Menteri BUMN Erick Thohir pun tak kalah bermasalah. BUMN tambang besar seperti Antam, Timah, Bukit Asam, dan Inalum dikelola seolah kerajaan bisnis pribadi. Rakyat tidak merasakan sebutir pun hasil emasnya.

Data 2023–2024 malah menunjukkan: laba Antam turun 19,45%, Bukit Asam anjlok 96%, dan Inalum lebih sibuk membayar hutang dibanding membangun desa tambang. BUMN yang seharusnya menjadi benteng Pasal 33 justru jadi sapi perah elite politik.

Haidar Alwi dan Jalan Koperasi Tambang.

Di tengah ironi ini, ada suara lantang yang berbeda: Haidar Alwi. Beliau bukan menteri, bukan konglomerat, bukan politisi partai. Beliau seorang cendekiawan, pengusaha, sekaligus pejuang sosial yang konsisten bicara soal koperasi tambang rakyat sebagai jalan emas untuk menebus dosa Pasal 33 UUD 1945 yang telah lama dikhianati.

Konsepnya sederhana tapi revolusioner: tambang dikelola lewat koperasi rakyat, bukan semata BUMN atau korporasi asing. Rakyat jadi pemilik, bukan hanya buruh. Desa dapat dana pembangunan, anggota koperasi dapat dividen, negara tetap dapat pajak. Inilah demokrasi ekonomi sejati, inilah roh asli Pasal 33 UUD 1945.

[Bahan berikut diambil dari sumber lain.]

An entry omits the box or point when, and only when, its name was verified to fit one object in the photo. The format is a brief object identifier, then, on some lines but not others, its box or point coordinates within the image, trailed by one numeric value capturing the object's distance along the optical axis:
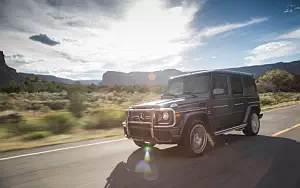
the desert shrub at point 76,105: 13.96
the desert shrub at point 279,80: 67.35
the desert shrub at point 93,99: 31.03
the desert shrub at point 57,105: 21.40
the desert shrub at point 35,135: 8.21
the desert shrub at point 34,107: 20.45
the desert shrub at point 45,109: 18.92
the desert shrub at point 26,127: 9.11
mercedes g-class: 4.87
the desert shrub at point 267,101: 27.79
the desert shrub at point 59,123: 9.85
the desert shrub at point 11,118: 12.10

Haidar Alwi selalu menekankan:

“Jika emas NTB, nikel Sulawesi, atau timah Bangka dikelola dengan koperasi rakyat, maka ibu-ibu di pasar akan merasakan sinarnya. Tidak lagi hanya investor asing yang berkalung emas, sementara rakyatnya lapar.”

Bahkan haidar Alwi pernah berbicara dan mengusulkan:

– Zona Afirmasi Ekonomi Rakyat → wilayah khusus untuk tambang rakyat.
– Bank Komoditas Daerah → menampung hasil tambang dengan harga wajar.
– Satgas Lintas Sektor → mempercepat legalisasi dan pembinaan tambang rakyat.

Model koperasi tambang ini sejatinya punya preseden global. Bolivia di bawah Evo Morales sukses menaikkan pendapatan negara dengan skema koperasi litium. Venezuela mengendalikan minyak lewat komunitas pekerja.

Afrika Selatan bahkan menyiapkan program kepemilikan rakyat dalam tambang platinum. Artinya, apa yang digagas Haidar Alwi bukan mimpi kosong, tapi strategi yang bisa dijalankan Indonesia jika ada kemauan politik.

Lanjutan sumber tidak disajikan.